Mr. Ford made a visit to Hasbeiya in February, 1857, with Mr. Jones, Secretary of the Turkish Missions Aid Society. He had never before been in that region, and speaks highly of the native laborers. Of the church-members he says: "When compared with the rock from which they were hewn, and the hole of the pit from which they were digged, they show the genuineness of the work of grace in their hearts." "The signs of the times," he adds, "in the community around, are most encouraging. I will only refer now to a remarkable stirring up of the Maronites to defend themselves against the inroads made by the gospel upon their hitherto solid ranks. Their ecclesiastics have always maintained an attitude of proud contempt, as though conscious of the strength of their hold upon their people, and they have rarely deigned to come into personal contact with the despised preachers of the gospel. But the serious diminution of their numbers in various parts south of us, and the diffusion of spiritual light among the rest of their flocks, have forced them down from their assumed elevation, and now they select the ablest of their priests, ordain him bishop, and send him on a crusade through Deir el-Komr, Hasbeiya, Merj Aiun, and so on to Alma, where the spirit of Asaad es-Shidiak, the modern martyr of Syria, seems to be revived in the hearts of a simple people, preparing them to brave death itself for the Gospel's sake.
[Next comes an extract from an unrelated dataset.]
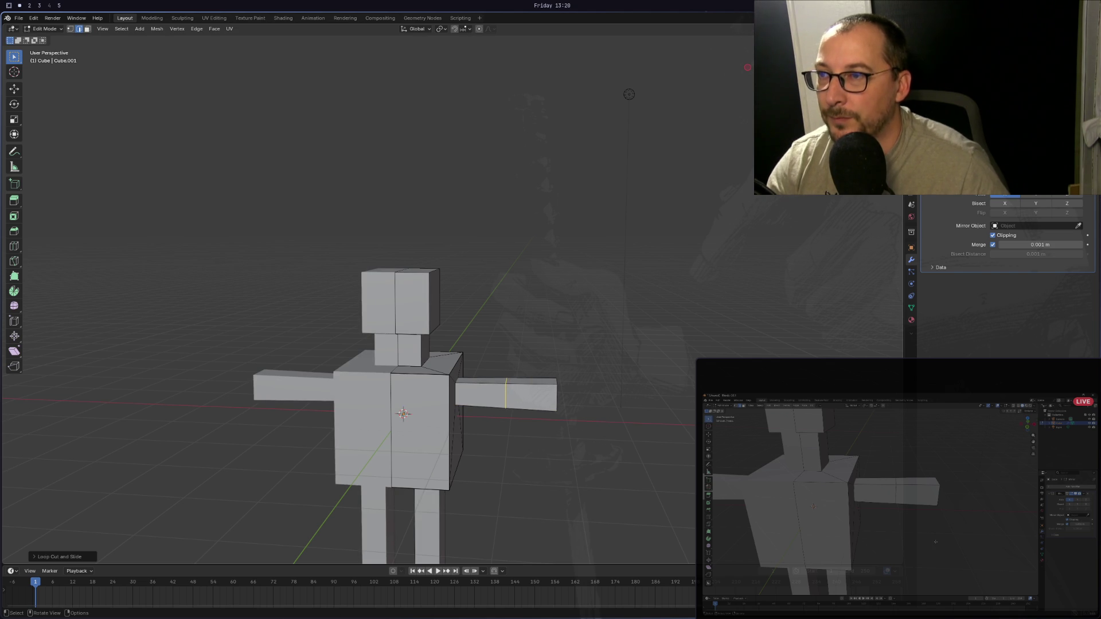
click(510, 366)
This bishop has sought public discussions with Mr. Bird, at Deir el-Komr, and also with Mr. Wortabet, at Hasbeiya. In the latter place there had been two such discussions held just before we arrived. In the first, the bishop was effectually caught in his own craftiness, and so completely worsted, that he and his friends came to the second session prepared to regain by violence the advantage they had lost in argument; and the result was a stormy debate, terminated abruptly by an assault upon some of the Protestants present."